Until it does. The October snow storm has left 600,000 people in Massachusetts without power. A lot of these people are still in recovery from Irene. The odd thing is that the power is not out up here in the hilltowns. It’s down in the cities, Northampton, Westfield, Springfield, along with the small, bedroom communities. We got a lot of snow, over 24 inches in my backyard, but I think we were in better shape because our leaves had already fallen so we didn’t have the branches down that the valley saw.

The news show pictures of people waiting in long lines to get gas at the few open station. Interviews with people who are stranded in homes with no heat, no water and no food have a common theme. “We didn’t expect it to happen here. Who knew? We just weren’t prepared because these things just don’t happen here.” Until they do. Fortunately, Nate and Amanda and their kids made it through the canopy of downed power lines and broken branches and are here for the duration.

I got a lot of the carrots, all the cabbage and the broccoli harvested before the storm hit but I still have more carrots and beets and all the turnips still in the ground. I hope the snow insulates the ground from the frigid temperatures.

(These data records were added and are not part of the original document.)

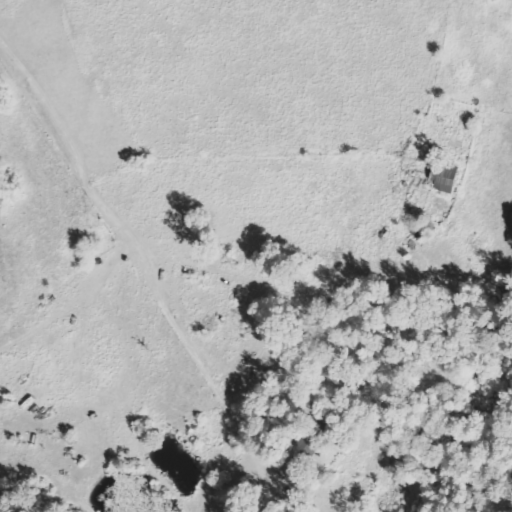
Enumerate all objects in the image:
road: (140, 271)
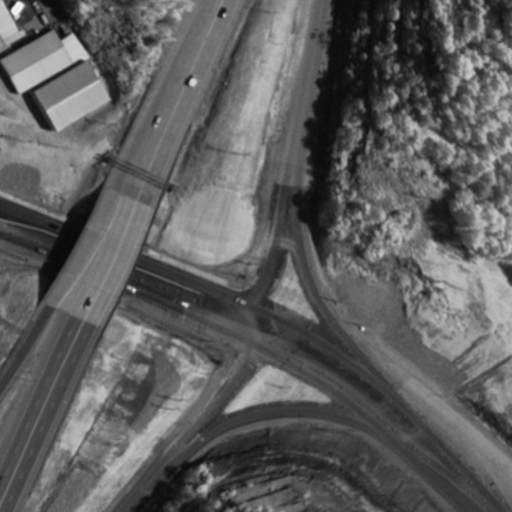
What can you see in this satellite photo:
building: (7, 29)
road: (198, 32)
road: (313, 71)
building: (57, 79)
road: (191, 105)
road: (146, 130)
road: (153, 133)
road: (276, 238)
road: (80, 248)
road: (99, 256)
road: (119, 265)
road: (301, 272)
road: (122, 276)
road: (190, 284)
road: (26, 343)
road: (279, 344)
road: (241, 365)
road: (37, 394)
road: (53, 415)
road: (209, 419)
road: (447, 420)
road: (417, 421)
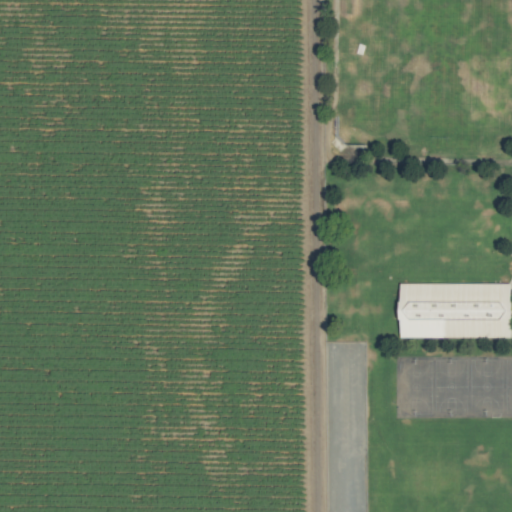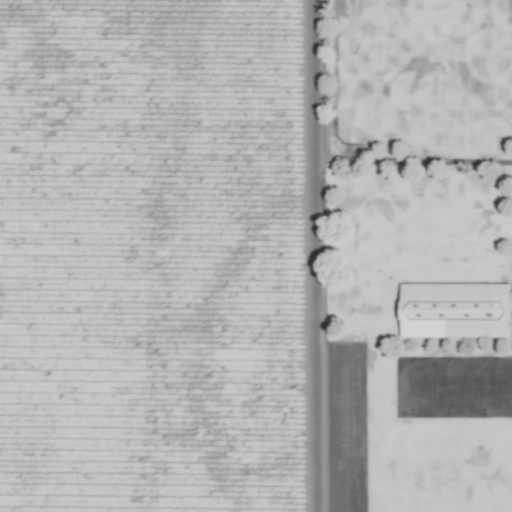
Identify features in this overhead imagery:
crop: (256, 256)
building: (454, 309)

I had a very nice incident yesterday. Last week, when we cleaned out the Community House basement in preparation for the move of the sewing center, I put a bag of charcoal in my car. Now I didn’t need the charcoal but I couldn’t see throwing it in the dumpster and nobody else would take it. So yesterday, I took Karen to the Creamery for work and there was man there looking for charcoal as he had no way to cook but a Hibachi. I was able to give him the charcoal, saving him some money and putting the fuel to good use. I did not point out that HE SHOULD HAVE THOUGHT OF THIS WHEN HE SAW THE FORECAST!!!! There. Rant over.

One of the good things that happened with having my kids here as a captive audience is that I had an opportunity to talk with them about what the future may look like and what steps they could take to insulate themselves from the worst dislocation. It’s a conversation we’ve had before but it has more impact when you can’t be home because you can’t heat it and can’t cook.

Hope you all stayed safe and warm. Let us know how you fared.